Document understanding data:
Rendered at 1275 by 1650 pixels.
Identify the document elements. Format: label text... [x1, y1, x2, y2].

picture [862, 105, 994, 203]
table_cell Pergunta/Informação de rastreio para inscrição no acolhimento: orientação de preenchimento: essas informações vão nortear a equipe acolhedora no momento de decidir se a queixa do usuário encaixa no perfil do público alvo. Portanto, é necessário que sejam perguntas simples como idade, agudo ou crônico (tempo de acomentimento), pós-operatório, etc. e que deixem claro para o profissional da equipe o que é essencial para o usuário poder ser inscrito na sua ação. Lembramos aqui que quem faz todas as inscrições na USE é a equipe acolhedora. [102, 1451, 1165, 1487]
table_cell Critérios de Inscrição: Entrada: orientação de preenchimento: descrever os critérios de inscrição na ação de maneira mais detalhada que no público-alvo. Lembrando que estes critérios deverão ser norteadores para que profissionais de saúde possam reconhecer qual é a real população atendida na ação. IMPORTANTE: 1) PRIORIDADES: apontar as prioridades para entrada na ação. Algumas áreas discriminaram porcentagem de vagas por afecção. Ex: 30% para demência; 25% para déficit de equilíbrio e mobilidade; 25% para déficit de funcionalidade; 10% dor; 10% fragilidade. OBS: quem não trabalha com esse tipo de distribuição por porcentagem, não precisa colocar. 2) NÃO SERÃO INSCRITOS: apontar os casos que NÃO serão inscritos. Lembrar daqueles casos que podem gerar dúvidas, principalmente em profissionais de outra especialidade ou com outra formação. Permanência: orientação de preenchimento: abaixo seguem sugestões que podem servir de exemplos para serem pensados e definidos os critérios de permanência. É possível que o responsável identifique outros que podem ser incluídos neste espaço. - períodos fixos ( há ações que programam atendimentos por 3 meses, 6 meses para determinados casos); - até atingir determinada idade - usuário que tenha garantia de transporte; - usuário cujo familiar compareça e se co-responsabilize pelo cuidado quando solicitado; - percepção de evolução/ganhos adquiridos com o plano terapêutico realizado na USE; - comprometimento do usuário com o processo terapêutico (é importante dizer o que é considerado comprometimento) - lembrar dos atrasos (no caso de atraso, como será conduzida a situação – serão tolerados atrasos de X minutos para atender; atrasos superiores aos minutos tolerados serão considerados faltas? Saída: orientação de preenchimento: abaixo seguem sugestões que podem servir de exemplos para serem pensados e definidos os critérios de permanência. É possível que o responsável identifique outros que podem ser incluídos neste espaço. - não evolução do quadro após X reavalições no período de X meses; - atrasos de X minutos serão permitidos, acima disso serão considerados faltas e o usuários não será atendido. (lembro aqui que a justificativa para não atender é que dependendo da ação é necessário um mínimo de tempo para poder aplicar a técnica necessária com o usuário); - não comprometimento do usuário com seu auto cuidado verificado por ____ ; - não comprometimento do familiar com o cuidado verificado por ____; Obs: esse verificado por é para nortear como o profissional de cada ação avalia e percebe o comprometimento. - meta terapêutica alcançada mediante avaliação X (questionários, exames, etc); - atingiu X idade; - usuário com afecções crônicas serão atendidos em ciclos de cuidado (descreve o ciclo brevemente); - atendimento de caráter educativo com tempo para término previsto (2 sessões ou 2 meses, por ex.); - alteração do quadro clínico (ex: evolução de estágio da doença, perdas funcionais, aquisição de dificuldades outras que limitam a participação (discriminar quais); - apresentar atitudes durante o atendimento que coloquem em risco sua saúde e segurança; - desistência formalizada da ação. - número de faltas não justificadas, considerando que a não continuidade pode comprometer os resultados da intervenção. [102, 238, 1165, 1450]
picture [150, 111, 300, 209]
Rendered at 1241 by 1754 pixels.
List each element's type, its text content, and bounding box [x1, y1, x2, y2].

ABOUT THIS TASK
Produce an exact repeat of the lines from the one containing "Rendered at 1241 by 1754 pixels." through the last line of the data, and nothing more.

EXERCISE SOLUTION
Rendered at 1241 by 1754 pixels.
List each element's type, its text content, and bounding box [x1, y1, x2, y2].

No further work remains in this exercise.